Sam Wyly was green before green was cool. Or maybe he understood green before understanding green was cool. Maybe Sam Wyly is just a real good businessman and similar to the subject of last week’s weekly feature – too much of a force to ignore.

To be honest with you all, we had never heard of Sam Wyly either. A quick Wikipedia investigation revealed that Wyly is, “an American entrepreneur and businessman, philanthropist and major contributor to conservative campaigns and candidates.” If we were the type of people who would keep a Forbes magazine handy we would have probably have known Wyly as one of the top 400 richest people in America. That being said, when we were contacted by his publicist about reviewing the book of a conservative business, well, the idea seemed more than preposterous, and right up our alley!

Naturally, our preconceived notions were that this book would be “light green” more than anything and thus a total surface skimming un-pragmatic call to action. But that’s why the saying goes, “don’t judge a book by its cover.”

Part autobiography and part business guide (the part we basically skipped over) 1,000 Dollars & an Idea is uber-successful Sam Wyly’s business memoir, the rags to riches tale of a small town country boy turned billionaire entrepreneur….. turned “greenie”??? Wyly’s name isn’t often mentioned amongst the likes of Richard Branson or now T. Boone Pickens but Sam Wyly recognized an opportunity in 1997, an opportunity to combine one thing he really liked— money —with something he saw as a major problem in America— electricity monopolies —“trespassing on the rights to clean air of all the rest of us who live on this small planet.”
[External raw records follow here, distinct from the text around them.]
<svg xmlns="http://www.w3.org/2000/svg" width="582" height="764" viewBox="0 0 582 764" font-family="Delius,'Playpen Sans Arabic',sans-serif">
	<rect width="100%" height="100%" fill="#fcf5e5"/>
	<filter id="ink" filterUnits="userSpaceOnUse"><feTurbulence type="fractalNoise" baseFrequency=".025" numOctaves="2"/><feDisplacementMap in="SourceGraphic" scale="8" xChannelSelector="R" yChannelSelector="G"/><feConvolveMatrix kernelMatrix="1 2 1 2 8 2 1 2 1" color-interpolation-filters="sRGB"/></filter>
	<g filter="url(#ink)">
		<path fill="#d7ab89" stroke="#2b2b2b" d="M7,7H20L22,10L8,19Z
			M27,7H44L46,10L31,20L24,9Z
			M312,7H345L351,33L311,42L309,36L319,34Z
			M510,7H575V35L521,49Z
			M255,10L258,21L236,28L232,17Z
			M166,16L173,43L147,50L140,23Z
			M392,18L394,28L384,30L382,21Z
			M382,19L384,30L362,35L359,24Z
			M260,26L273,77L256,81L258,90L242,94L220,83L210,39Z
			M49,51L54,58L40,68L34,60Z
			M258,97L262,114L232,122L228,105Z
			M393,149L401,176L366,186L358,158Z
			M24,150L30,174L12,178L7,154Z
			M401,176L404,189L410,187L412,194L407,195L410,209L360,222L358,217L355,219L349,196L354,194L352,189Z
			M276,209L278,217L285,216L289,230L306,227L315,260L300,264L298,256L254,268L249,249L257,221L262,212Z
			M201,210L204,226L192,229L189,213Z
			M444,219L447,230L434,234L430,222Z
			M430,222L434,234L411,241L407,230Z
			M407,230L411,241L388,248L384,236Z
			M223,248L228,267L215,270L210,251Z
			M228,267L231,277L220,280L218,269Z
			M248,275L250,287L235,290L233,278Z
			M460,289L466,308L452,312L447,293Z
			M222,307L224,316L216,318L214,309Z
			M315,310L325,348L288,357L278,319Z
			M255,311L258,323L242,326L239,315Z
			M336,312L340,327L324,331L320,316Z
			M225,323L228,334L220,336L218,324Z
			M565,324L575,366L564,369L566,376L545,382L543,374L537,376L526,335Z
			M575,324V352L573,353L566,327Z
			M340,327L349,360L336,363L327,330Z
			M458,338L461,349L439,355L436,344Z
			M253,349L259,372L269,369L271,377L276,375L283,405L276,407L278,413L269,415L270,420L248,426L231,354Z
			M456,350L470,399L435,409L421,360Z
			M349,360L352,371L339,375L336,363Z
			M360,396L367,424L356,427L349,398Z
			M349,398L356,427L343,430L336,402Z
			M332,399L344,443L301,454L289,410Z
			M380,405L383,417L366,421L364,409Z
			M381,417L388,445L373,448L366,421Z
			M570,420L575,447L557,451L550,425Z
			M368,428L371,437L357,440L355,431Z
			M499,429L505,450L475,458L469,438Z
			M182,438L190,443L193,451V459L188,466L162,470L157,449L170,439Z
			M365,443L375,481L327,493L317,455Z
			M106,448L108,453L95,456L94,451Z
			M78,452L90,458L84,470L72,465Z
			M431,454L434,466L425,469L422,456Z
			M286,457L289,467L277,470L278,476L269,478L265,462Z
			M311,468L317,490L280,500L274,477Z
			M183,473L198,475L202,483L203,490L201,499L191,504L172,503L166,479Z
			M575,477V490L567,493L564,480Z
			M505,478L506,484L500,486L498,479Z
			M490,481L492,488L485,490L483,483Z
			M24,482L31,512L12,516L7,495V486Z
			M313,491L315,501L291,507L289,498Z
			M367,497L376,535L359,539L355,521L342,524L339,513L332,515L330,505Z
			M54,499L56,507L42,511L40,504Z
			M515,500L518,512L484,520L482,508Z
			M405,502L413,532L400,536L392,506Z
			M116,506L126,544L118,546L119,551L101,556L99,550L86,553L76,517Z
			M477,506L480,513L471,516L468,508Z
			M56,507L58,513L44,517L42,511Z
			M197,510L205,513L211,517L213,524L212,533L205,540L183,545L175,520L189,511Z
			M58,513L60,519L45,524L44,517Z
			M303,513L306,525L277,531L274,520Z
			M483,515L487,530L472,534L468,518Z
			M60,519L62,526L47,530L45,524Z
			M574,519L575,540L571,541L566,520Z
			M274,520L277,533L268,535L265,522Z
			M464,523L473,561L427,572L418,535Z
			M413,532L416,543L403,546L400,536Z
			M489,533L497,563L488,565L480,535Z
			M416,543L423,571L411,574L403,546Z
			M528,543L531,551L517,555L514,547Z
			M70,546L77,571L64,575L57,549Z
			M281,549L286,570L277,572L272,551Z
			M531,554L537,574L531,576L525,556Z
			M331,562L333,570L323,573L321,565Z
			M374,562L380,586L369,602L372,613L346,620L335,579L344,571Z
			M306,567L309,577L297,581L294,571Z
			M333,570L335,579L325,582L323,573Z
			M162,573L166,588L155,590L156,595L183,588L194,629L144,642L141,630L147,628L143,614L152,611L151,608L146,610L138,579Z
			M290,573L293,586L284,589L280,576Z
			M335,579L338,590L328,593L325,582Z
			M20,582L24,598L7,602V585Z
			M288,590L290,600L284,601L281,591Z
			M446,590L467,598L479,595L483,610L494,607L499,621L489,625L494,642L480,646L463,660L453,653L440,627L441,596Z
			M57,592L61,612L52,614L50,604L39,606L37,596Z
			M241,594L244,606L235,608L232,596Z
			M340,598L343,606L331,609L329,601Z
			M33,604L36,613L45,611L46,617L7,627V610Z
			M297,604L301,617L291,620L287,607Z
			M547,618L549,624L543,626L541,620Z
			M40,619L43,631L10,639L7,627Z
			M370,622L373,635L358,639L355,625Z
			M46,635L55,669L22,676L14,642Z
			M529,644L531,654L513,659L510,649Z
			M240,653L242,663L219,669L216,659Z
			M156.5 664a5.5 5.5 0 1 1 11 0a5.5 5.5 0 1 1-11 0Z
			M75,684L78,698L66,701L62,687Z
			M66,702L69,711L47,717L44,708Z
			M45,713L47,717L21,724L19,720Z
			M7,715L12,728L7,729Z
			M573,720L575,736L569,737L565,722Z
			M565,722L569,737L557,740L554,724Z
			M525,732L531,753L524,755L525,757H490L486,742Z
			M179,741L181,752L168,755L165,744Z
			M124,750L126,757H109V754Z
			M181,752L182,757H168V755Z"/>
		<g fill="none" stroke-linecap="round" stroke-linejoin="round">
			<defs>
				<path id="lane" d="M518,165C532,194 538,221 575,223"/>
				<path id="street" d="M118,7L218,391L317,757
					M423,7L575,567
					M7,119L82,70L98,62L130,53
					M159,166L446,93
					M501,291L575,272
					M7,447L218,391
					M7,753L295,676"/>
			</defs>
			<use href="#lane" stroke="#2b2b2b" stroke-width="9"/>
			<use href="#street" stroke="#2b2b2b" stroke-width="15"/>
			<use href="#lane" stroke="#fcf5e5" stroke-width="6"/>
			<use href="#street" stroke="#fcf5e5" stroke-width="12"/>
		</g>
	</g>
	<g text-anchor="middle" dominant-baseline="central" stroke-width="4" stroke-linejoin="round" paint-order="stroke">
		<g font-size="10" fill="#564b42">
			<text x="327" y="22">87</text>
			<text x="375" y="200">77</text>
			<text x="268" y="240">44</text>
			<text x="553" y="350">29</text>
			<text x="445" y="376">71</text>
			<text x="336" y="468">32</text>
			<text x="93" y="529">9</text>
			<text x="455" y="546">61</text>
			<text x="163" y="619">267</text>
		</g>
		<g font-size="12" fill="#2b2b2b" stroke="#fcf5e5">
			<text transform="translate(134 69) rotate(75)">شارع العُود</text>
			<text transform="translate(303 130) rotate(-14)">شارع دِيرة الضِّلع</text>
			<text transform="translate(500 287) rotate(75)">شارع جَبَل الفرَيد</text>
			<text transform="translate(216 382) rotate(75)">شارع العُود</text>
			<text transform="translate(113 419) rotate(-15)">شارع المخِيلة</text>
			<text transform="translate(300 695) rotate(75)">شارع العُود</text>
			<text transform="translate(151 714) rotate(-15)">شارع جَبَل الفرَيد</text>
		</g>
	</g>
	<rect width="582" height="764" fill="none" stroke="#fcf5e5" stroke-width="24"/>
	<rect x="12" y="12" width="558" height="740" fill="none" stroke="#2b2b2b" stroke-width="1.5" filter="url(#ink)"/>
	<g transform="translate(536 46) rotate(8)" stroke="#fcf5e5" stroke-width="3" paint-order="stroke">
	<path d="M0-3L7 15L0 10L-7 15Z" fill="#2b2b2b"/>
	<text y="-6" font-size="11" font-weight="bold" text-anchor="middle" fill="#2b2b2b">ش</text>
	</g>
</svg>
Wyly became a major investor in the clean-air revolution. “I began what would become a $150 million investment in a little company called Green Mountain Energy, whose slogan is, ‘Choose wisely. It’s a small planet.’”

Much of Sam Wyly’s “green” story is quite amazing and remarkably unfinished. His ideas of finding ways to pursue cleaner energy and offering it to the public at, and get this, higher costs, is a bold line to take in our troubling economic times. “I found myself thinking that if Americans were actually given a choice between buying dirty or clean electricity, many of us would choose clean, even if it cost a bit more.” By “us” he may be referring to those who aren’t cutting back in every aspect of their financial lives but his statement isn’t inaccurate. And he has the experience to know so.

In the 1970’s lead poisoning was a real concern and Americans were faced with oil companies who had to “get the lead out” of gasoline. This of course came at a higher cost at the pump, a higher price that consumers accepted. Sam Wyly was there, he was invested in Delta Refinery Company, a Louisiana company that gambled on cleaner fuel at a higher cost. “We were rewarded for investing in cleaner technology that produced greater amounts of higher margin product. That meant that doing the right thing in this case carried an economic bonus. It was a win-win.”

A win-win isn’t getting Wyly a Nobel Peace Prize. A win-win isn’t stopping enviro’s from calling up his support of the last eight lost years of the Bush presidency. But to paraphrase Carl Pope, the director of the Sierra Club, when asked why T. Boone Pickens, a man quite similar to Wyly matters, “billions of dollars gets my attention.” It’s a desperate times call for desperate measures period in America and if that means that environmentalists resort to reading business guides from men who helped give us George W. Bush as president – well then, 1,000 Dollars & an Idea isn’t a bad place to start.